Es soll ja Inseln geben, die sind so wertvoll und begehrt, dass sich ganze Nationen darüber streiten. Gibraltar zum Beispiel, der Anlass für einen andauernden Konflikt zwischen Spanien und Großbritannien. Oder die Senkaku-Inseln, die zwar von Japan verwaltet werden, gleichzeitig aber auch von China und Taiwan für sich beansprucht. Bei der großen Ochseninsel sieht das etwas anders aus. Das Ostsee-Eiland gehört zu Dänemark, wurde von Deutschen gepachtet, wird derzeit aber kaum genutzt. Es scheint auch keiner so recht zu wissen, was mit der elf Hektar großen Insel überhaupt anzufangen ist, nachdem das mit der Bewirtschaftung gegessen ist.
Dokumentarfilme über Inseln hat es in den letzten Jahren immer mal wieder welche gegeben. Der Fokus lag dabei meistens auf den Bewohnern, siehe Usedom – Der freie Blick aufs Meer zum Beispiel. Was aber, wenn es eben keine Bewohner gibt? Wenn die alle fort sind? Ganz einfach: Man befragt die ehemaligen Bewohner. Leute, die also dort waren und es nun nicht mehr sind. Zugegeben, das hört sich jetzt nicht so wahnsinnig einladend an.
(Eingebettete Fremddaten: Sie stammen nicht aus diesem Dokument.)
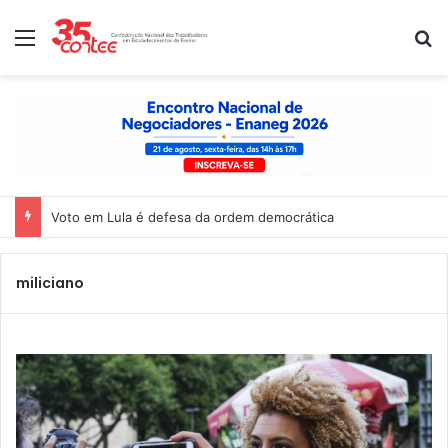
Menu
P
Voto em Lula é defesa da ordem democrática
miliciano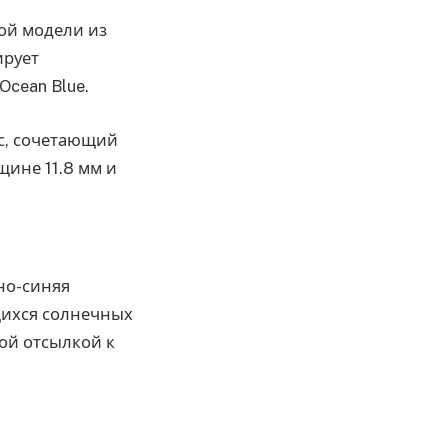
той модели из
ирует
cean Blue.
с, сочетающий
щине 11.8 мм и
но-синяя
щихся солнечных
мой отсылкой к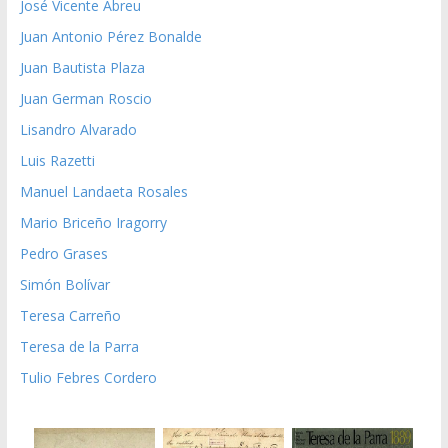
José Vicente Abreu
Juan Antonio Pérez Bonalde
Juan Bautista Plaza
Juan German Roscio
Lisandro Alvarado
Luis Razetti
Manuel Landaeta Rosales
Mario Briceño Iragorry
Pedro Grases
Simón Bolívar
Teresa Carreño
Teresa de la Parra
Tulio Febres Cordero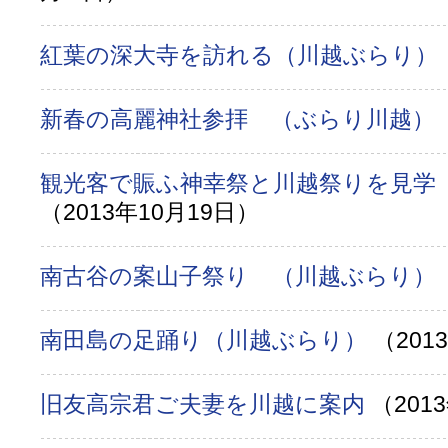
紅葉の深大寺を訪れる（川越ぶらり）
新春の高麗神社参拝 （ぶらり川越）
観光客で賑ふ神幸祭と川越祭りを見学
（2013年10月19日）
南古谷の案山子祭り （川越ぶらり）
南田島の足踊り（川越ぶらり）
（201
旧友高宗君ご夫妻を川越に案内
（201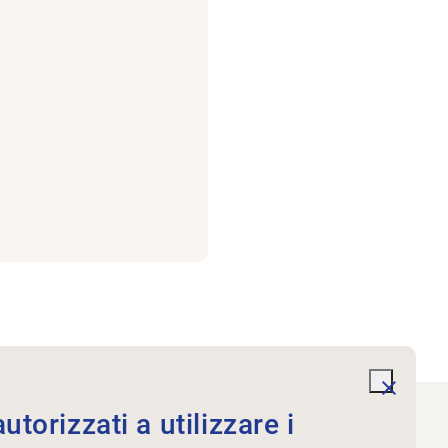
undefi
torizzati a utilizzare i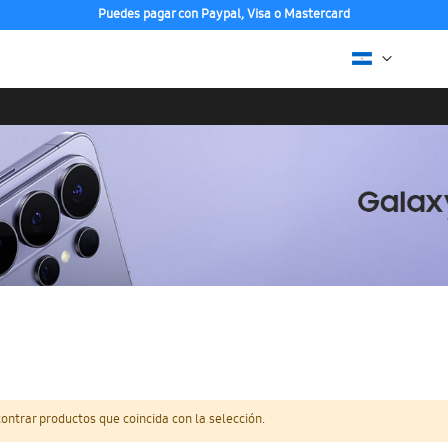
Puedes pagar con Paypal, Visa o Mastercard
ntrar productos que coincida con la selección.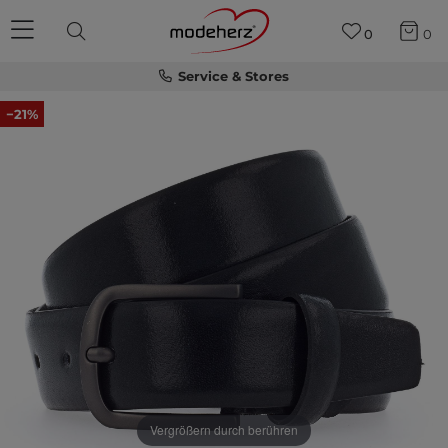
0
0
Service & Stores
−21%
Vergrößern durch berühren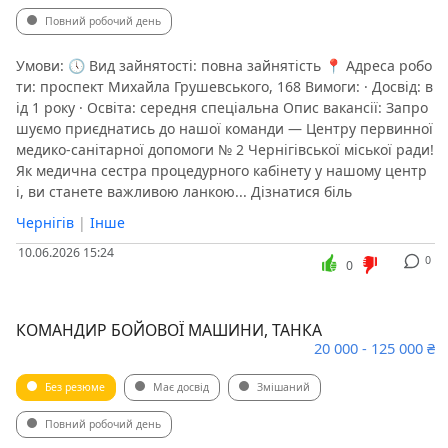
Повний робочий день
Умови: 🕔 Вид зайнятості: повна зайнятість 📍 Адреса робо
ти: проспект Михайла Грушевського, 168 Вимоги: · Досвід: в
ід 1 року · Освіта: середня спеціальна Опис вакансії: Запро
шуємо приєднатись до нашої команди — Центру первинної
медико-санітарної допомоги № 2 Чернігівської міської ради!
Як медична сестра процедурного кабінету у нашому центр
і, ви станете важливою ланкою... Дізнатися біль
Чернігів
|
Інше
10.06.2026 15:24
0
0
КОМАНДИР БОЙОВОЇ МАШИНИ, ТАНКА
20 000 - 125 000 ₴
Без резюме
Має досвід
Змішаний
Повний робочий день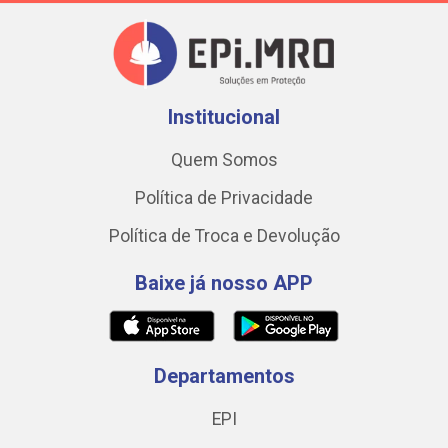
Institucional
Quem Somos
Política de Privacidade
Política de Troca e Devolução
Baixe já nosso APP
Departamentos
EPI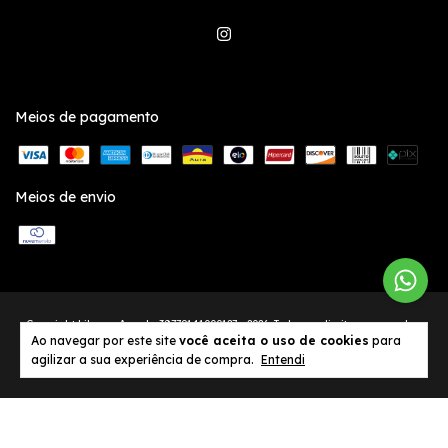
Meios de pagamento
Meios de envio
Copyright Like an Angel - 38779141000127 - 2026. Todos os direitos reservados.
Ao navegar por este site
você aceita o uso de cookies
para
agilizar a sua experiência de compra.
Entendi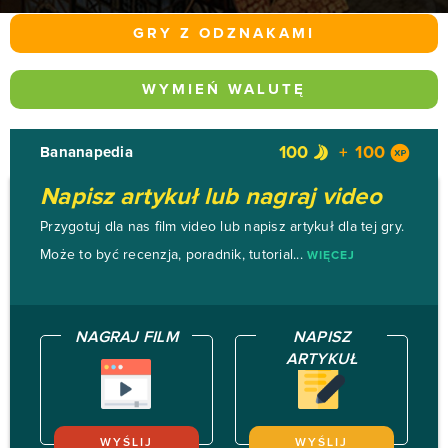
GRY Z ODZNAKAMI
WYMIEŃ WALUTĘ
100
100
Bananapedia
Napisz artykuł lub nagraj video
Przygotuj dla nas film video lub napisz artykuł dla tej gry.
Może to być recenzja, poradnik, tutorial...
WIĘCEJ
NAGRAJ FILM
NAPISZ
ARTYKUŁ
WYŚLIJ
WYŚLIJ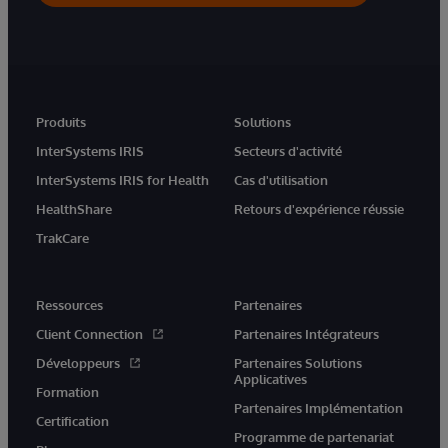
Produits
Solutions
InterSystems IRIS
Secteurs d'activité
InterSystems IRIS for Health
Cas d'utilisation
HealthShare
Retours d'expérience réussie
TrakCare
Ressources
Partenaires
Client Connection
Partenaires Intégrateurs
Développeurs
Partenaires Solutions
Applicatives
Formation
Partenaires Implémentation
Certification
Programme de partenariat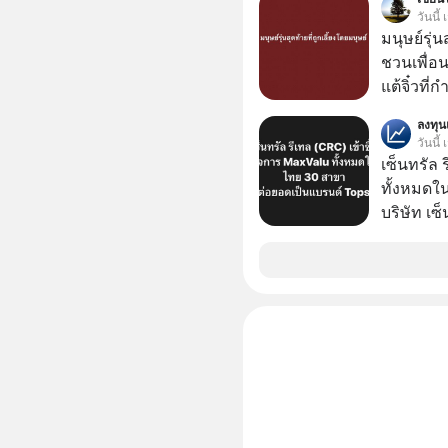
บาทขึ้นไป
วันนี
มนุษย์รุ่น
ชวนเพื่อนๆ
แต้จิ๋วที่
ป๊าผมเห็น
ลงทุ
อยากดูมาก ด้วยเพราะว่าอากงก็มาจากเมื
วันนี้
ก็พูดแต้จิ
เซ็นทรัล 
เด็ก
ทั้งหมดใ
บริษัท เซ
หรือ CRC 
ฟู้ด รีเทล
หุ้นทั้ง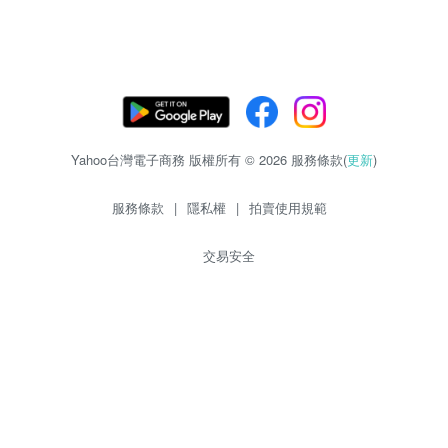
Yahoo台灣電子商務 版權所有 © 2026 服務條款(
更新
)
服務條款
|
隱私權
|
拍賣使用規範
交易安全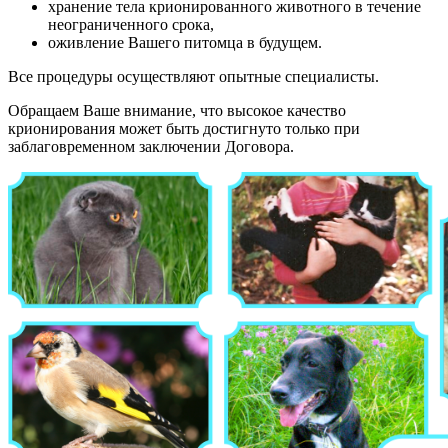
хранение тела крионированного животного в течение
неограниченного срока,
оживление Вашего питомца в будущем.
Все процедуры осуществляют опытные специалисты.
Обращаем Ваше внимание, что высокое качество
крионирования может быть достигнуто только при
заблаговременном заключении Договора.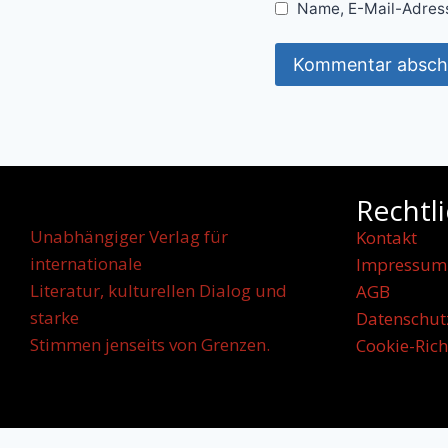
Name, E-Mail-Adress
Rechtl
Unabhängiger Verlag für
Kontakt
internationale
Impressum
Literatur, kulturellen Dialog und
AGB
starke
Datenschut
Stimmen jenseits von Grenzen.
Cookie-Rich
Wenn man schon Filme über Inseln dreht, dann will man diese doch wenigstens sehen. Stattdessen sieht man Männer, die an einem dunklen Ort hocken und Trübsal blasen.
Was von der Sehnsucht übrig bleibt
Bis einem dämmert, dass genau das der Punkt ist. Der Esel hieß Geronimo behandelt gar nicht die Insel als solche. Der Film redet auch vergleichsweise wenig darüber, wie das war, auf der Insel gelebt zu haben. Ganz vermeiden lässt sich das Thema natürlich nicht, es taucht immer mal wieder in Nebensätzen auf. Anspielungen werden gemacht, die man mal versteht, mal auch nicht. Und später dürfen wir auch raus aus der Dunkelheit, wenn die Doku ein bisschen Licht hineinbringt, in mehr als einer Hinsicht. Aus der Insel mehr wird als nur ein Gegenstand von Geschichten.
Und doch bleibt der Fokus auf den Menschen, die sich so viel mehr von der Insel und dem Leben erhofft hatten. Der Dokumentarfilm, der auf der unter anderem auf der DOK Leipzig 2018 zu sehen war, ähnelt damit mehr den TV-Shows über die ganzen Aussteiger, die in der Fremde einen Neustart versuchen. Nur dass Der Esel hieß Geronimo eben nach dem Neustart angesiedelt ist, zu einem Zeitpunkt, als das Projekt schon aus und gescheitert ist. Aber nicht einmal dieses Scheitern steht direkt im Mittelpunkt. Auch hier können wir nur ahnen, was genau vorgefallen ist und wer wie woran seinen Anteil hatte.
Der Wert des Träumens
Der Esel hieß Geronimo ist vielmehr die Geschichte einer Sehnsucht nach etwas, das nicht mehr da ist. Das vielleicht auch nie wirklich da gewesen ist. Das ist einerseits traurig, wie sie so da sitzen, allesamt gescheiterte Existenzen, deren Träume sich in Lust aufgelöst haben. Und doch hat es auch ein bisschen was Groteskes an sich, etwas Skurriles. So sehr, dass man sich manchmal fragt, ob sich das Regieduo Arjun Talwar und Bigna Tomschin nicht vielleicht lustig über diese Leute machen wollte. Und doch werden sie nicht zur Schau gestellt, obwohl die Kamera ständig bei ihnen ist, sie länger im Bild behält, als es unbedingt notwendig gewesen wäre.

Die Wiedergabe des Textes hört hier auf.